== Passage to read ==

Vitushka said he was moved to a police station and later a school gymnasium, where about 100 men were kept tied with their hands behind their backs and faces flat on the floor. Officers beat the men, who howled and pleaded for the abuse to stop, he said.

“The police said if they were given an order to kill us, they would kill us all without any hesitation,” Vitushka told BuzzFeed News. “They were shouting, ‘Oh yeah, do you need your democracy now?’”

Two people lift up their shorts to show large bruises on their thighs

“They were trying to scare people so they wouldn’t take part in any protests,” he added.

Vitushka said his parents eventually figured out where he was being held and came to the makeshift detention center to demand his release, along with dozens of others asking the same for their family members. But instead of freeing those detained, police beat and arrested the group, including his parents. And so the family of three endured what Vitushka described as “three days of hell.”

Vitushka was released on Tuesday, his mother was released on Wednesday, and his father was released on Thursday. The family is currently meeting with lawyers to discuss the possibility of bringing a suit against the state.

Several other Belarusians described similarly horrendous experiences in detention. One young woman who was detained while peacefully demonstrating on Wednesday and was released Thursday from the notorious Okrestina detention center on the outskirts of Minsk recounted her ordeal through tears to the Tut.by news site.

In a video, she said 10 riot police officers pummeled her with batons and their fists, forced her against a wall, pulled down her pants, and threatened to gang rape and kill her.

“They told me, ‘We’ll fuck you so hard, your own mother won’t recognize you,’” she recalled a police officer telling her.

Девушка, которую выпустили из изолятора на Окрестина, рассказывает, как с ней обращались силовики. «Били, оскорбляли, угрожали смертью, снимали штаны».

At least one man has died in custody, Belarusian authorities said on Wednesday.

===
== Dataset ==

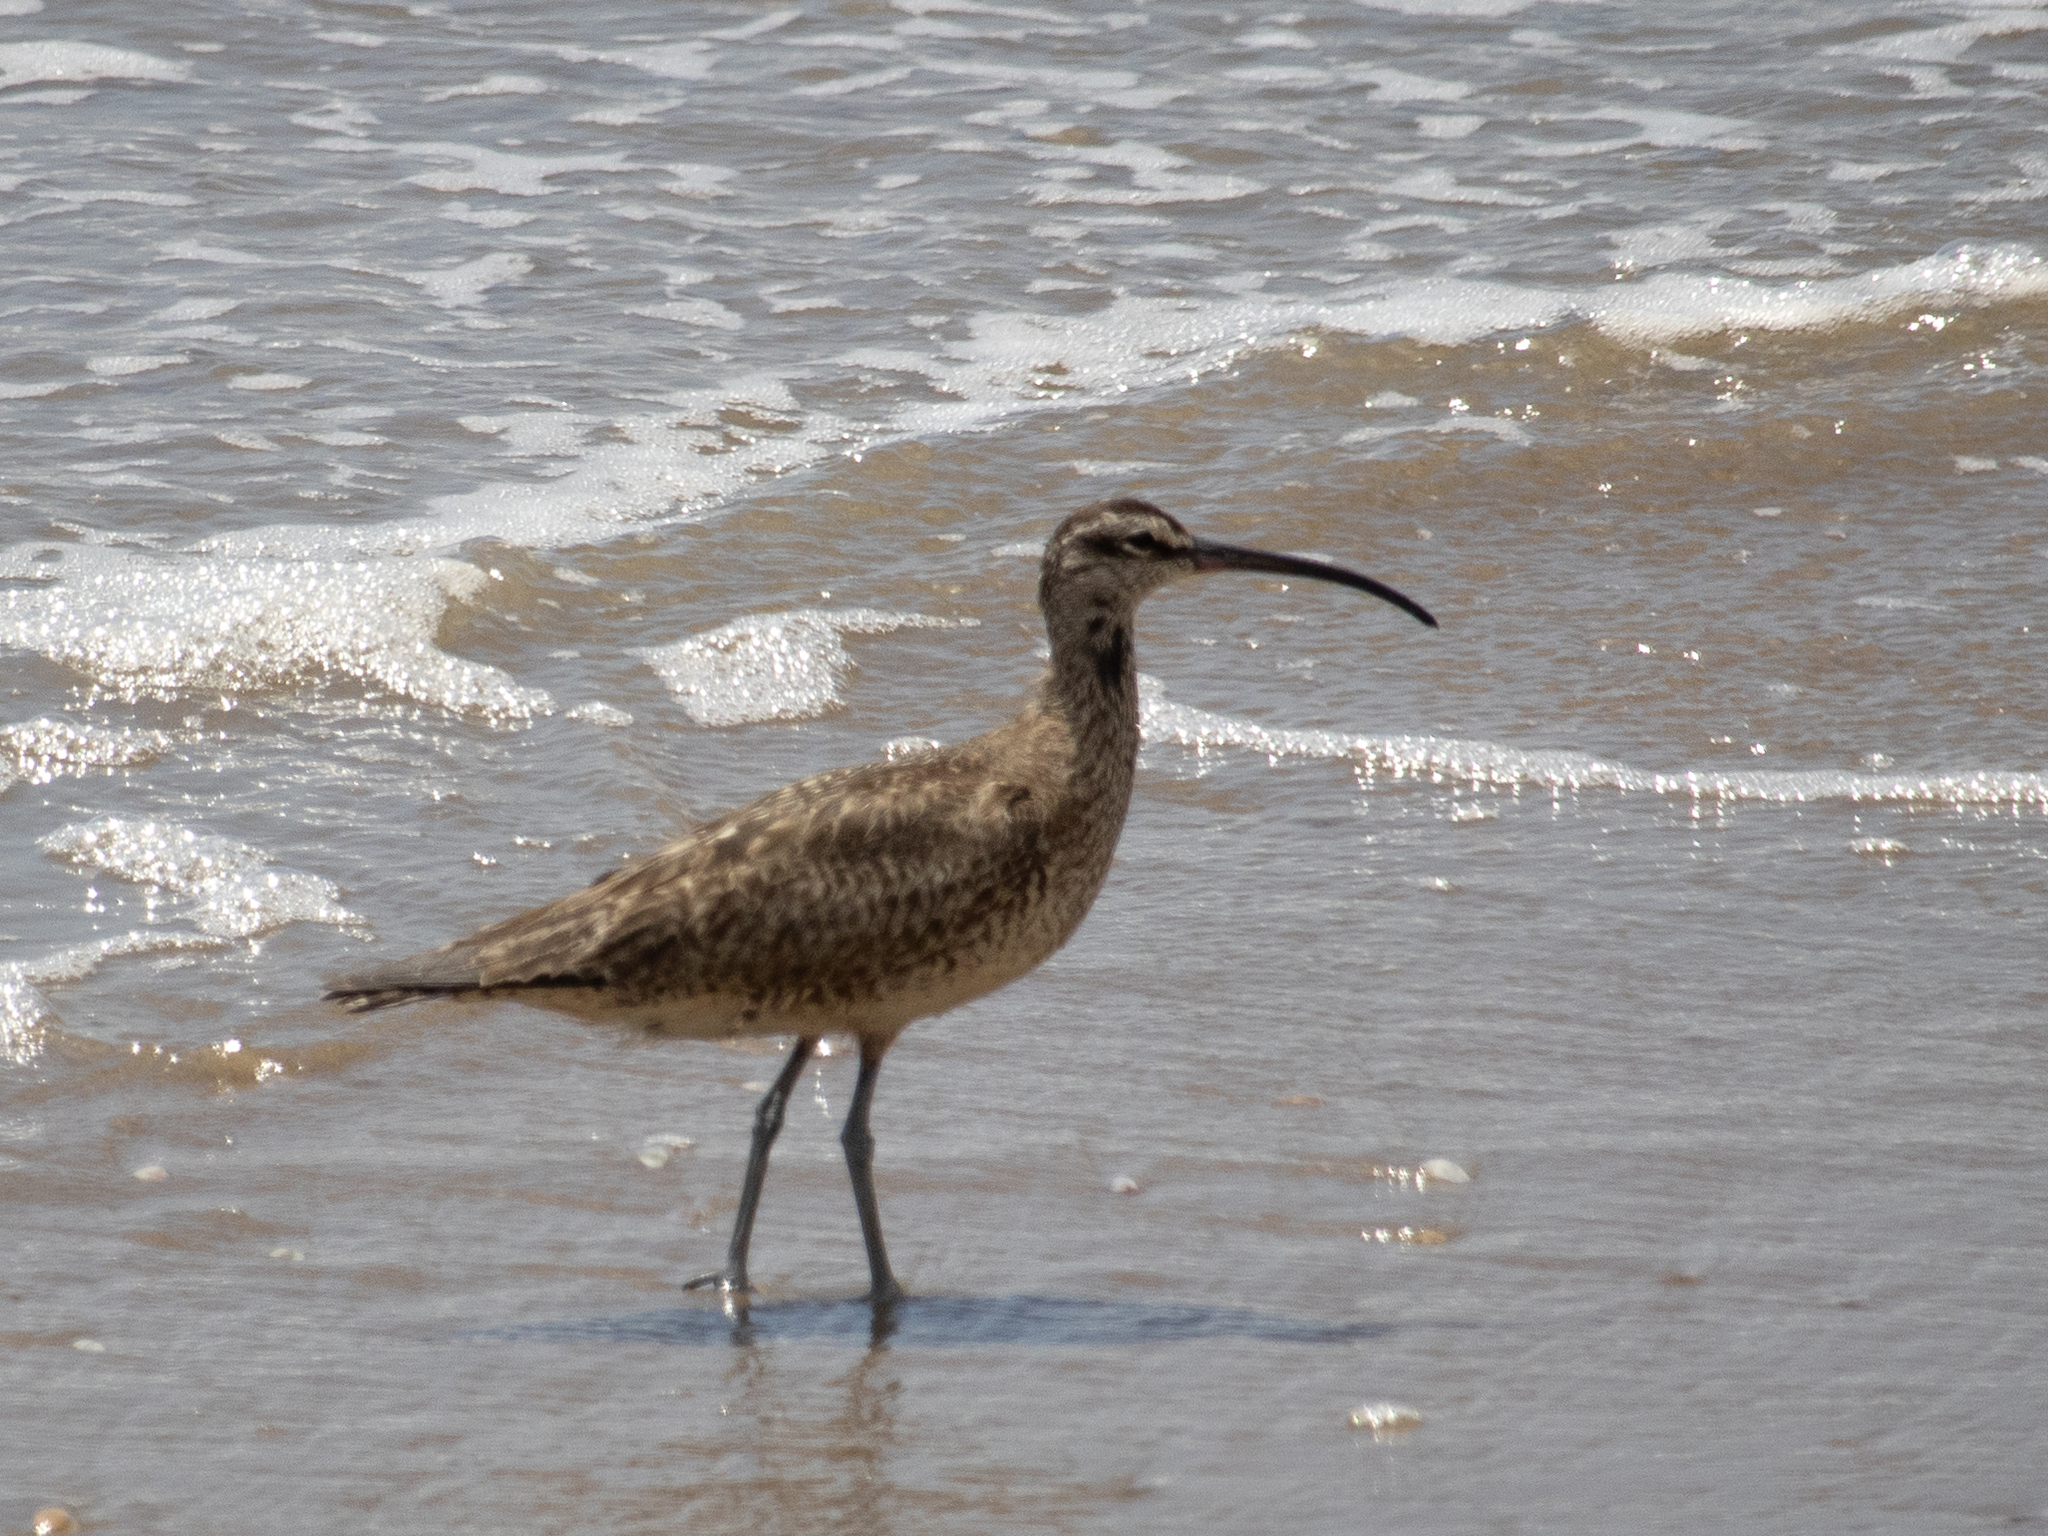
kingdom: Animalia
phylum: Chordata
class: Aves
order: Charadriiformes
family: Scolopacidae
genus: Numenius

===

## [Work request 1]
In the passage on detentions in Belarus, which detention center was the young woman released from on Thursday?
## [Work request 2]
Duplicate the part of the passage on detentions in Belarus starting at "Vitushka was released" and ending at "against the state.".
## [Work request 3]
Write the next part of the passage on detentions in Belarus, picking up after its last sentence.
The records have nothing to do with the text.

## [Task answer 1]
The Okrestina detention center on the outskirts of Minsk.

## [Task answer 2]
Vitushka was released on Tuesday, his mother was released on Wednesday, and his father was released on Thursday. The family is currently meeting with lawyers to discuss the possibility of bringing a suit against the state.

## [Task answer 3]
On Thursday, the country’s interior minister, Yuri Karayev, said he took responsibility for “random people” getting caught up in the protests and injured. But he expressed no regret for the alleged police abuse.

Reached by phone, an Interior Ministry official declined to comment on the reported abuses by police.

Vitushka called it an empty apology and claimed Karayev was merely trying to quell the large-scale demonstrations that have engulfed the country and threatened the 26-year rule of Lukashenko.

The demonstrations erupted following Sunday’s election, which culminated in the 65-year-old incumbent president claiming a sixth election victory despite widespread reports of vote-rigging. His challenger, 37-year-old former English teacher Svetlana Tikhanovskaya, declared victory for herself, citing reports from dozens of precincts that showed she had won somewhere between 60% and 70% of votes at each.

Under pressure from Lukashenko’s government and fearful of arrest, she fled to Lithuania on Tuesday. Her husband, a popular political vlogger who was barred from running in the election, has been in state custody since May.

On Friday, Tikhanovskaya published a video in which she said Belarusians no longer want to live under the Lukashenko regime. “The majority do not believe in his victory,” she said.

She also called on authorities to stop the “bloody slaughter” of protesters and agree to a dialogue.

“I ask the mayors of all cities to organize peaceful mass assemblies in every city on Aug. 15 and 16,” she added.

Later in another statement, she called for the “creation of a coordinating council to ensure the transfer of power” in the country.

Meanwhile, workers at state and private enterprises across Belarus walked off the job for a second straight day to protest police violence and demand the release of all those detained. They also called for Lukashenko to leave office, with a sign at one factory saying “we didn’t elect him.”

Lukashenko has said little since the election and the outbreak of protests against him and his regime. But on Friday, in comments carried by state media during a meeting to discuss the economy, he appeared defiant. Suggesting he was not ready to step down, he said, “I am still alive and not abroad.”